I have realised that this year will be the fifteenth since the publication of Job in Tourism; I am reflecting on the beginnings, and on how fast these years have past, bringing, on a general level, deep changes to society (not always positive ones) and to our own way of operating (suffice it to think of the Internet).
Issue number zero of the magazine 15 years ago was met with flattering appreciation; I particularly remember three letters of encouragement I received (people still wrote letters in those times) which inspired me to persevere: one from Accor’s kind sales director, who later left the company to set up her own business, and from whom I never heard again; another from the manager of a four-star hotel in Romagna, who did not at all enjoy good luck professionally, and the third – the one I felt was most important – from Amato Ramondetti , the chairman of Turin Hotels, and we all know how it ended.

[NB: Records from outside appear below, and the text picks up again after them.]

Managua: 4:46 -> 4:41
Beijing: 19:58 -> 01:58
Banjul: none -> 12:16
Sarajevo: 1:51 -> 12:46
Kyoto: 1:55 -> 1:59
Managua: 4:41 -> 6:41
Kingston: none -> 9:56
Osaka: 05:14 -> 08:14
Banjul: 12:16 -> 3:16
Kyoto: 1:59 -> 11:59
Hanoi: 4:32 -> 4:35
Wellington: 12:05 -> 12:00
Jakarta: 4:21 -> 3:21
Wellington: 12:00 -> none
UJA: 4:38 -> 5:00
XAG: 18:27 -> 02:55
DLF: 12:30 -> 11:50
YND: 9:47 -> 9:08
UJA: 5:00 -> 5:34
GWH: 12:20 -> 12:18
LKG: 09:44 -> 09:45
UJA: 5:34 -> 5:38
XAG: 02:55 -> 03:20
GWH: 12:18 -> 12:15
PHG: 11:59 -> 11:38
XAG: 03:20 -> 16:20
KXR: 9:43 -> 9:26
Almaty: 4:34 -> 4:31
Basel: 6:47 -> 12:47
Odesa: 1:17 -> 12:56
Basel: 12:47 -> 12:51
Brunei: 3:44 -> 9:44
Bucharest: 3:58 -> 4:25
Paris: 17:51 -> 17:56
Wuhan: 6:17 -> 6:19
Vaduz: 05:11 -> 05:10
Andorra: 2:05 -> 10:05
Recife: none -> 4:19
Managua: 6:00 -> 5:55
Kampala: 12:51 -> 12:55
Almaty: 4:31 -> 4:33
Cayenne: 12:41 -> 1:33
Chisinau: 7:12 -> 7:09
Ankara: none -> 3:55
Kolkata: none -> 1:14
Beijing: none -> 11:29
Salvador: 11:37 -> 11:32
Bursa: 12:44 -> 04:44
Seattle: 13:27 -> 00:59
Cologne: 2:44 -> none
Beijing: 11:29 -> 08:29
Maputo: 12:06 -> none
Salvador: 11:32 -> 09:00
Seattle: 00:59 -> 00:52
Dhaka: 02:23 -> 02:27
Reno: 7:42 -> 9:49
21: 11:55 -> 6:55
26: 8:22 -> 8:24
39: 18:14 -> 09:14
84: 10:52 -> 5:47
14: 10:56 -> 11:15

Were they right? Were they wrong? Was I correct in heeding their suggestions? I don’t know.
We incline to automatically accept things said by people who are known to be credible (especially when they confirm our own ideas), while instead we should regard them dispassionately.
In a recent interview, I was particularly struck by a statement by Massimo Cacciari, philosopher and former mayor of Venice, who, with his usual air of superior aloofness, at Don Verzé’s funeral, reported a quote from Don Milani: “ if our hands are not dirty at the close of our life, it means that we kept them in our pockets” as if implying that, whatever the case, the end justifies the means. Well, over Cacciari philosopher I prefer his simpler fellow-townsmen who, in my times, lived by the culture of serenades from a boat and favoured the bacari to indulge in ombre and chicchetti (went to wine shops for drinks and snacks).
For the Chinese, 2012 is the Year of the Dragon, a particularly favourable year. Trying to break away from the greyness that surrounded us (even in the whiteness of the mountains), I mentioned this to my wife, who retorted. “For whom? For the Chinese?”
Maybe the common sense of ordinary people has more worth than the wisdom of philosophers and solons.
I wish everyone a serene 2012 and, these days, this would seem to me an appreciable goal.